§ **TASK OBJECTIVE**
Each entry should be returned exactly as written, with no pictures carried over.

□ □ □

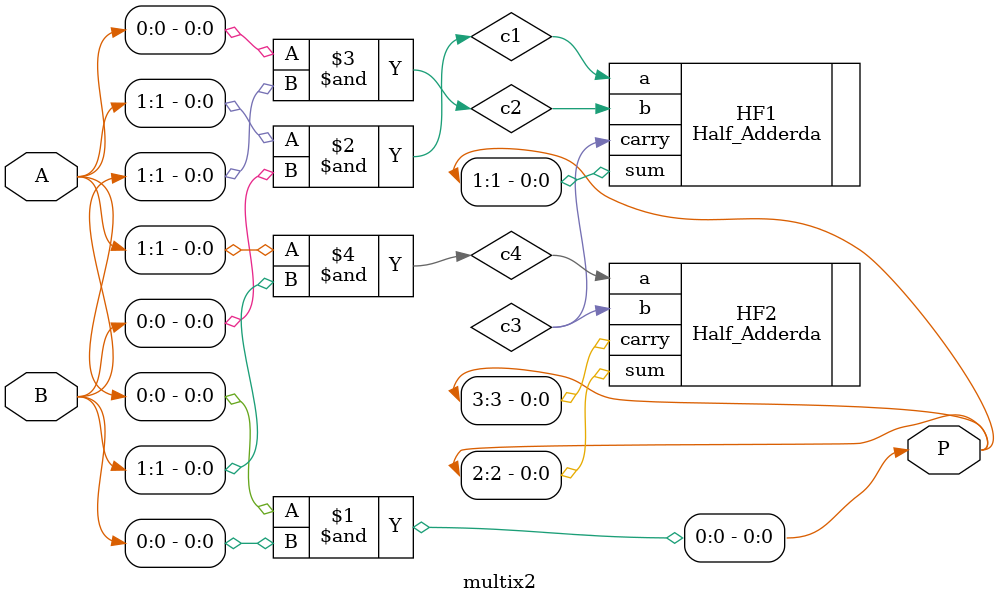
<source format=v>

module multix2(
   
    input [1:0]A,
    input [1:0]B,
    output [3:0]P
);

wire c1;
wire c2;
wire c3;
wire c4;

assign P[0]=A[0]&B[0];
assign c1=A[1]&B[0];
assign c2=A[0]&B[1];
assign c4=A[1]&B[1];

Half_Adderda HF1( 
  .a(c1),
  .b(c2),
  .sum(P[1]),
  .carry(c3)
);

Half_Adderda HF2( 
  .a(c4),
  .b(c3),
  .sum(P[2]),
  .carry(P[3])
);

endmodule
</source>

□ □ □

§ **RESULT**
<source format=v>

module multix2(
   
    input [1:0]A,
    input [1:0]B,
    output [3:0]P
);

wire c1;
wire c2;
wire c3;
wire c4;

assign P[0]=A[0]&B[0];
assign c1=A[1]&B[0];
assign c2=A[0]&B[1];
assign c4=A[1]&B[1];

Half_Adderda HF1( 
  .a(c1),
  .b(c2),
  .sum(P[1]),
  .carry(c3)
);

Half_Adderda HF2( 
  .a(c4),
  .b(c3),
  .sum(P[2]),
  .carry(P[3])
);

endmodule
</source>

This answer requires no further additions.